La Cour d’appel de Versailles vient, par arrêt du 18 avril 2019, de condamner la société Micropole SA pour avoir licencié en 2008 une salariée refusant d’ôter son voile à la demande d’un client chez lequel elle intervenait. Cette décision inévitable ne fait que se conformer à un arrêt de la Cour de cassation déjà rendu dans la même affaire. Mais elle ne constitue en aucun cas une autorisation de porter le voile en entreprise, contrairement à ce que certains ont hâtivement conclu !

La salariée licenciée, Mme Asma Bougnaoui, avait été déboutée en première instance puis en appel (en 2013). Elle s’est pourvue en cassation : la Cour de cassation a alors saisi la Cour de Justice de l’Union Européenne (CJUE) d’une question préjudicielle. La CJUE a répondu le 14 mars 2017 qu’au vu des circonstances de l’espèce, le licenciement était discriminatoire. Les lecteurs d’UFAL-Flash ont été informés en détail dès le 20 mars 2017 du raisonnement suivi par la juridiction communautaire. Notre analyse reste actuelle.

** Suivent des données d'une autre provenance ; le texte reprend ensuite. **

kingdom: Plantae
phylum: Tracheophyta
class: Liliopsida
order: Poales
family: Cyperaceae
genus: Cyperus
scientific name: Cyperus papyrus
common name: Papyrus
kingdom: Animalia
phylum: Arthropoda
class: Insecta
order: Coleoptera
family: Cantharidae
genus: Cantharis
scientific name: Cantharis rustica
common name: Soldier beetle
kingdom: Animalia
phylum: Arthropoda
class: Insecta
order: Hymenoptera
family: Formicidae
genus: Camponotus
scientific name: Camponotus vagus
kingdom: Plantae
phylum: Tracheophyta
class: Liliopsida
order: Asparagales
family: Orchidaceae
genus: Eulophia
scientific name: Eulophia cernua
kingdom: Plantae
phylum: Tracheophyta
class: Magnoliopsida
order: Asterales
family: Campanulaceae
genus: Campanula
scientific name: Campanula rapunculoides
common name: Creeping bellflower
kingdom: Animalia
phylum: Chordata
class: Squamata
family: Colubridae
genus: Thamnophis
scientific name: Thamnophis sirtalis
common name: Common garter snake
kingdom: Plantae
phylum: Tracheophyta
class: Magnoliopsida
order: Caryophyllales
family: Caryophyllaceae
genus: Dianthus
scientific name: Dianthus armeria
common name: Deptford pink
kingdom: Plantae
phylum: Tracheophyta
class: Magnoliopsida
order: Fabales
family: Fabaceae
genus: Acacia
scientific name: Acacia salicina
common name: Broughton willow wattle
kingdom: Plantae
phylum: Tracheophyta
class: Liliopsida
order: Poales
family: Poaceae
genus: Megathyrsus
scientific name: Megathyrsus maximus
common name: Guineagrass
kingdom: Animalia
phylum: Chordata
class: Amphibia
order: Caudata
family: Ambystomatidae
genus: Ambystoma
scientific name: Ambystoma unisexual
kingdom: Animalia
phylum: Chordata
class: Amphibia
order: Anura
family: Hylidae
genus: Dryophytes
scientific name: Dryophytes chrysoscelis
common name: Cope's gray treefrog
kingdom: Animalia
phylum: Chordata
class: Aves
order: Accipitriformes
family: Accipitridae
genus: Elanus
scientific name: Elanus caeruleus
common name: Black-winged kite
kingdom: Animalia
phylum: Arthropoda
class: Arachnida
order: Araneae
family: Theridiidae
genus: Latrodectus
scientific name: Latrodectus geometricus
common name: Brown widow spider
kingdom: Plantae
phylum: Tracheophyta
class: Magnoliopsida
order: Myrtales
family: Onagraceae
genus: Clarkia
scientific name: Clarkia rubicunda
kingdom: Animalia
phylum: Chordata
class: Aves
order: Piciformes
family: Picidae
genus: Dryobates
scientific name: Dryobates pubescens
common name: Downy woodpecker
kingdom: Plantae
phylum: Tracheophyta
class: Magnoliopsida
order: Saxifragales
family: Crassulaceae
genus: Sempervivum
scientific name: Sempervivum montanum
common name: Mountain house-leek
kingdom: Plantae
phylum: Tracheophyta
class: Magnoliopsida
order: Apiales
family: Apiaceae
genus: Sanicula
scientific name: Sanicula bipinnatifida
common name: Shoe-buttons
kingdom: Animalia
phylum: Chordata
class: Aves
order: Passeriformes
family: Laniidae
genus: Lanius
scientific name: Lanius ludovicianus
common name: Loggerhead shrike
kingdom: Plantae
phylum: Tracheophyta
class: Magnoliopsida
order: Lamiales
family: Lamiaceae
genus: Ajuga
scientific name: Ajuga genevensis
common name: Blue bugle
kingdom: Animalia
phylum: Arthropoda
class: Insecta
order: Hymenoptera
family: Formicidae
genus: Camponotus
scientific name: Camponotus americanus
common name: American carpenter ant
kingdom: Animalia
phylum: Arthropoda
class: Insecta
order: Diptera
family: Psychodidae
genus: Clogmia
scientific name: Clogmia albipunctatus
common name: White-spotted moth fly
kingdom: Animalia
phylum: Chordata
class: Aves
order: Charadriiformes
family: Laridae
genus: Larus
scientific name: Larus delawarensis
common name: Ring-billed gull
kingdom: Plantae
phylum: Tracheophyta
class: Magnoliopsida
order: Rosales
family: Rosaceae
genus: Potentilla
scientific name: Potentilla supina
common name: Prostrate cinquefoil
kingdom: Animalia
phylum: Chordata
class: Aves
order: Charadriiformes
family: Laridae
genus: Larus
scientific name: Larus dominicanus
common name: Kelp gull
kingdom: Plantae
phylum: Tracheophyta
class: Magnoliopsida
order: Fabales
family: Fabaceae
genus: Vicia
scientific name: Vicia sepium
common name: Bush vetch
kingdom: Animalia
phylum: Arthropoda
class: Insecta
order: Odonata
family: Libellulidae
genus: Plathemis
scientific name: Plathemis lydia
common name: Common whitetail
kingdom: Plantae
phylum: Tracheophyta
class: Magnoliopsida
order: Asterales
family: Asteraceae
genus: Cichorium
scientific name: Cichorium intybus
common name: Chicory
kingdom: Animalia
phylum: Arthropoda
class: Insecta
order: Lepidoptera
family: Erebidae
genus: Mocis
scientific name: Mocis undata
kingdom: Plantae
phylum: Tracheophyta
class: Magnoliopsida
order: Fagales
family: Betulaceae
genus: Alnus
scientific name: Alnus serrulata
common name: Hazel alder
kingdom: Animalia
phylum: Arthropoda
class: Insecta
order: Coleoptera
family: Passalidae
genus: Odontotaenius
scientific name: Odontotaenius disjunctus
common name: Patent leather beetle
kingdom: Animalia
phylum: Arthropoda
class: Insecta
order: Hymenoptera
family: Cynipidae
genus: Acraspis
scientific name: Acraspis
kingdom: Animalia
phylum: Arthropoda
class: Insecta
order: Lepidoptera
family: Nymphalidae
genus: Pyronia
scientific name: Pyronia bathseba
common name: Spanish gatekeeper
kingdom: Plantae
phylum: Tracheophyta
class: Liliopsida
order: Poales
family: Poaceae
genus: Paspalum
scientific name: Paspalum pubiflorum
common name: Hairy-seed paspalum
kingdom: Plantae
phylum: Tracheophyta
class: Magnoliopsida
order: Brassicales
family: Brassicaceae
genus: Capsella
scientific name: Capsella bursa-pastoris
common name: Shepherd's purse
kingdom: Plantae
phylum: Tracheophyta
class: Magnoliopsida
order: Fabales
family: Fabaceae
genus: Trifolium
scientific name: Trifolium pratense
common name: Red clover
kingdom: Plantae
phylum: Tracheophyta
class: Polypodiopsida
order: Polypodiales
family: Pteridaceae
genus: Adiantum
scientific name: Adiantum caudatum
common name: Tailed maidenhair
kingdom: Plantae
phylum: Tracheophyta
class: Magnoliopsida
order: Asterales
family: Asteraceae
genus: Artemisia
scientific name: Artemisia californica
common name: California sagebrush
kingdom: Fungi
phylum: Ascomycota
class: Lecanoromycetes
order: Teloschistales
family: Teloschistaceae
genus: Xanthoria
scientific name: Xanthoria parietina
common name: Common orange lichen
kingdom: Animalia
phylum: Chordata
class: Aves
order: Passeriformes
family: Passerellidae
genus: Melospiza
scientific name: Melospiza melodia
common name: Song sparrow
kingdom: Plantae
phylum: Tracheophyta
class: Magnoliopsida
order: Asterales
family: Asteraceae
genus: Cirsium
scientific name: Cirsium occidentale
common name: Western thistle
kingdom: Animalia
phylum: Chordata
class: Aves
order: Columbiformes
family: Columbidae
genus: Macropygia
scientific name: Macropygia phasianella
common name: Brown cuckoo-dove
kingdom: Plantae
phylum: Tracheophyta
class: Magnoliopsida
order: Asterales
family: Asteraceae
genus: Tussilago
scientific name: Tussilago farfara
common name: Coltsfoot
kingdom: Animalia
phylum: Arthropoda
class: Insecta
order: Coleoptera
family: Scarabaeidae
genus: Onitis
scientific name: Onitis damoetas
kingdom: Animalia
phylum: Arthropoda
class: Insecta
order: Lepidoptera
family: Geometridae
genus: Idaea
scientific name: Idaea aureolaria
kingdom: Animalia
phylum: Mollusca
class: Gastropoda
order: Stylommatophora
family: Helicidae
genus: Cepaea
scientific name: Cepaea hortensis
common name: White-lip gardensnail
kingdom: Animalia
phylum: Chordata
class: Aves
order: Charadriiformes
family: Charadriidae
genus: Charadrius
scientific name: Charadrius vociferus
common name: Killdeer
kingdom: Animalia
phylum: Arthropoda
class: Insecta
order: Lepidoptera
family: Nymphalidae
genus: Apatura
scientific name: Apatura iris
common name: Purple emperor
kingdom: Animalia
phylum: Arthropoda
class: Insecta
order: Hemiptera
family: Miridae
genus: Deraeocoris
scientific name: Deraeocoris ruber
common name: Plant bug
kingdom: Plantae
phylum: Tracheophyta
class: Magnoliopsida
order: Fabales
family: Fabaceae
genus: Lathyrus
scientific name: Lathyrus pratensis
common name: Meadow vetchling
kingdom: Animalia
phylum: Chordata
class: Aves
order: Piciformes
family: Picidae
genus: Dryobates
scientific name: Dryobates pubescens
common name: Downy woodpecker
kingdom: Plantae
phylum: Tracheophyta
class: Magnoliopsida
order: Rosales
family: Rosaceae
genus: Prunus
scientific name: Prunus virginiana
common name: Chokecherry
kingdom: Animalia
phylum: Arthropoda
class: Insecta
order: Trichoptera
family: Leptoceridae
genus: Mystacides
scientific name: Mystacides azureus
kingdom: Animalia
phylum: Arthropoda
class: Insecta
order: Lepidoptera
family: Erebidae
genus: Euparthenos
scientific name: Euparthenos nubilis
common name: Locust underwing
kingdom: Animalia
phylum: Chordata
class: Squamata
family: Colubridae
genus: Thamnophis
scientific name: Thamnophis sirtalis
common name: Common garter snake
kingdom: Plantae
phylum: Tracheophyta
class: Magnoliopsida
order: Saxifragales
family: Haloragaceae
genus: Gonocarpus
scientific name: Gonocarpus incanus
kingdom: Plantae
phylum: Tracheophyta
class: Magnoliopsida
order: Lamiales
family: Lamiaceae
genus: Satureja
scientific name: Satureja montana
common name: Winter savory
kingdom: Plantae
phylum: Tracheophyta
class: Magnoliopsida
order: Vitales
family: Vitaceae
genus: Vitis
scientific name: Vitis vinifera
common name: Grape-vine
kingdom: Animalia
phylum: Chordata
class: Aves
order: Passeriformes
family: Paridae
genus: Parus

Conformément aux principes dégagés par la CJUE, la Cour de cassation avait annulé, le 22 novembre 2017, l’arrêt d’appel confirmant le licenciement de Mme Bougnaoui. L’arrêt de renvoi de la Cour d’appel de Versailles ne fait donc qu’appliquer, un an après, des règles déjà connues. Quelles sont ces règles ?

Voici ce qu’en disait la Cour de cassation : « l’employeur (…) peut prévoir dans le règlement intérieur de l’entreprise ou dans une note de service (…) une clause de neutralité interdisant le port visible de tout signe politique, philosophique ou religieux sur le lieu de travail, dès lors que cette clause générale et indifférenciée n’est appliquée qu’aux salariés se trouvant en contact avec les clients (…) » C’est donc une autorisation d’interdiction du voile : exactement le contraire de ce que certains ont cru devoir lire ! Evidemment, sous conditions : celle du règlement intérieur n’étant pas réalisée dans l’affaire Micropole, le licenciement était dépourvue de « cause réelle et sérieuse ».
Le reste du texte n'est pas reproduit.